In the context of an ERO, it is difficult to see how an expelling state which is other than that where the person’s private and family life is situated will be in a position to make such an assessment. Reliance on an assessment made in another state may be insufficient depending on the temporal relationship of the assessment and the proposed expulsion.

 

Similarly, while the objective is to ensure that persons named in an expulsion order by any Member State are expelled as quickly as possible to a third country or another Member State, it is not clear that this will be rapid.
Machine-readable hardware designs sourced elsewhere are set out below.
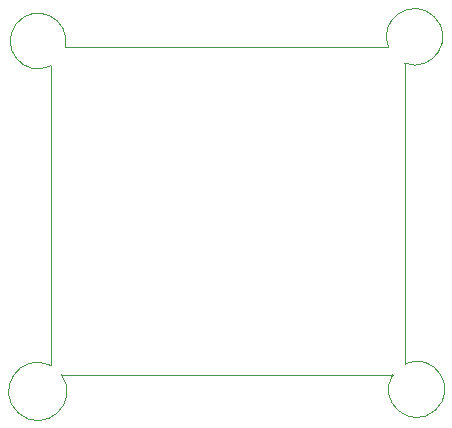
<source format=gbr>
%TF.GenerationSoftware,KiCad,Pcbnew,9.0.7*%
%TF.CreationDate,2026-02-19T19:28:42+05:30*%
%TF.ProjectId,breakout_board,62726561-6b6f-4757-945f-626f6172642e,rev?*%
%TF.SameCoordinates,Original*%
%TF.FileFunction,Profile,NP*%
%FSLAX46Y46*%
G04 Gerber Fmt 4.6, Leading zero omitted, Abs format (unit mm)*
G04 Created by KiCad (PCBNEW 9.0.7) date 2026-02-19 19:28:42*
%MOMM*%
%LPD*%
G01*
G04 APERTURE LIST*
%TA.AperFunction,Profile*%
%ADD10C,0.050000*%
%TD*%
G04 APERTURE END LIST*
D10*
X148131504Y-65136464D02*
G75*
G02*
X149504400Y-66471800I2211096J899864D01*
G01*
X120452627Y-92840381D02*
G75*
G02*
X119526599Y-92049600I-2012427J-1419019D01*
G01*
X149504400Y-66471800D02*
X149529800Y-91922600D01*
X120452627Y-92840383D02*
X148495075Y-92840381D01*
X148131504Y-65136464D02*
X120751600Y-65136464D01*
X149529800Y-91922600D02*
G75*
G02*
X148495074Y-92840381I990600J-2159000D01*
G01*
X119526599Y-66688936D02*
X119526599Y-92049600D01*
X119526599Y-66688936D02*
G75*
G02*
X120751600Y-65136464I-1060999J2096736D01*
G01*
M02*

</source>
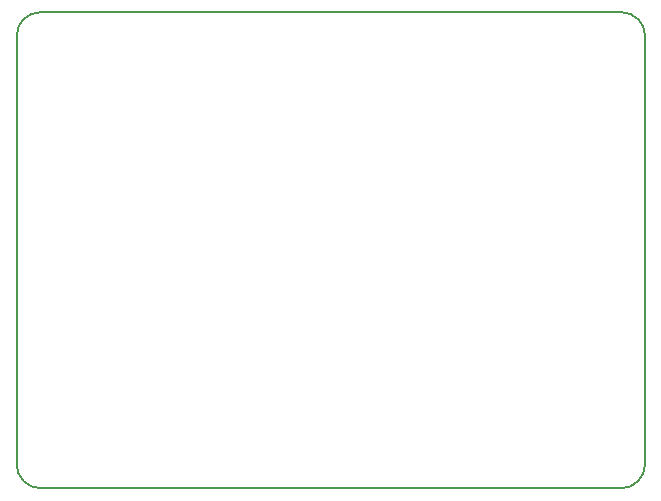
<source format=gm1>
G04 #@! TF.FileFunction,Profile,NP*
%FSLAX46Y46*%
G04 Gerber Fmt 4.6, Leading zero omitted, Abs format (unit mm)*
G04 Created by KiCad (PCBNEW 4.0.4-stable) date Thursday, September 28, 2017 'AMt' 07:06:15 AM*
%MOMM*%
%LPD*%
G01*
G04 APERTURE LIST*
%ADD10C,0.100000*%
%ADD11C,0.150000*%
G04 APERTURE END LIST*
D10*
D11*
X88099999Y-130999999D02*
G75*
G03X90100000Y-133000000I2000001J0D01*
G01*
X90100000Y-92700000D02*
G75*
G03X88100000Y-94700000I0J-2000000D01*
G01*
X139300000Y-133000000D02*
G75*
G03X141300000Y-131000000I0J2000000D01*
G01*
X141300000Y-94700000D02*
G75*
G03X139300000Y-92700000I-2000000J0D01*
G01*
X88100000Y-131000000D02*
X88100000Y-94700000D01*
X139300000Y-133000000D02*
X90100000Y-133000000D01*
X141300000Y-94700000D02*
X141300000Y-131000000D01*
X90100000Y-92700000D02*
X139300000Y-92700000D01*
M02*

</source>
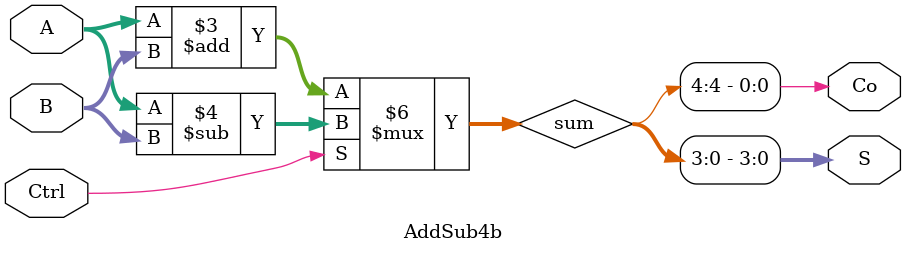
<source format=v>
`timescale 1ns / 1ps
module AddSub4b( Ctrl,B,A,S,Co);
	input wire Ctrl;
	input [3:0] B;
	input [3:0] A;
	output [3:0] S;
	//reg signed [3:0] S;
	output wire Co;
	reg [4:0]sum;
	always@(Ctrl,A,B)
	begin
	if(Ctrl==0)
		sum<=A+B;
	else
	   sum<=A-B;
	end
	assign Co=sum[4];
	assign S=sum[3:0];	
endmodule    


</source>
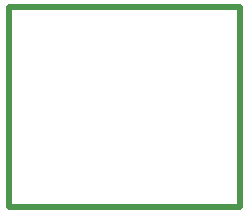
<source format=gko>
G04 Layer: BoardOutlineLayer*
G04 EasyEDA v6.5.40, 2024-02-10 14:23:07*
G04 920af416a4634d2f84d90c69535d52c0,a04e6fd86ffa40b896be462553146460,10*
G04 Gerber Generator version 0.2*
G04 Scale: 100 percent, Rotated: No, Reflected: No *
G04 Dimensions in millimeters *
G04 leading zeros omitted , absolute positions ,4 integer and 5 decimal *
%FSLAX45Y45*%
%MOMM*%

%ADD10C,0.5000*%
D10*
X88900Y1778000D02*
G01*
X2044700Y1778000D01*
X2044700Y88900D01*
X88900Y88900D01*
X88900Y1778000D01*

%LPD*%
M02*

</source>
Nor is it self-evident that a person will not have developed family life in the expelling Member State. Such family life could have commenced in the issuing Member State then continued in that Member State which is responsible for the expulsion. There are myriad circumstances which occur in practice which blur the lines of where family and private life have developed and been exercised. It is worth remembering that in EU law as regards the expulsion of a third country national from one Member State who is in possession of a residence permit in another Member State, the CJEU has held that the person must be permitted to return the Member State which issued the residence permit and only expelled to a third country where the person refuses to do so. This relieves the Member State where the person is present from the obligation to carry out a human rights compliant private or family life assessment.


Conclusion

 

The Commission’s proposal for an ERO to facilitate the expulsion of third country nationals from the EU by requiring a Member State other than that which has taken the decision to expel the person raises substantial issues as regards human rights. International and European human rights require states to make an up to date risk assessment before expulsion where a person has claimed a fear of persecution, of the application of the death penalty or is otherwise at risk of deprivation of life, torture, inhuman or degrading treatment or punishment or arbitrary disappearance. This duty will apply to the expelling Member States in spite of the fact that the issuing state may have carried out such an assessment. This is particularly so where the original assessment is out of date or where there are substantial differences in protection rates for persons from the same country and in generally similar circumstances in the issuing state and the state which is to carry out the expulsion. The expelling state may also be required to carry out an assessment of the necessity, legality and proportionality of the expulsion decision in light of the person’s right to respect for their private and family life (Article 8 ECHR). In many cases, the elements of private and/or family life will be in the issuing state. The expelling state is likely to have difficulties as regards accessing of such elements and in the event that its assessment is that the interference is not proportionate, the fate of the person will be ambiguous. The required assessments may also be hampered by lack of access to and translation of documents. While Article 9(4) of the proposal permits a Member State to decide not to recognise another Member State’s expulsion order, this must be on the ground that to do so is manifestly contrary to public policy, and the proposal does not explicitly confirm that fundamental and human rights could be part of a public policy assessment.  

 

In sum, this proposal does not appear likely to speed up human rights’ compliant expulsions. Rather it is likely to result in lengthy procedures fraught with cross border problems for both states. A better approach to the issue of persons subject to expulsion decisions who move from one Member State to another is to facilitate their return to the first Member State. However, if the person claims a fear that the first Member State will expel them contrary to the prohibition on non-refoulement, the expelling state cannot simply disregard the claim without breaching its own human rights obligations.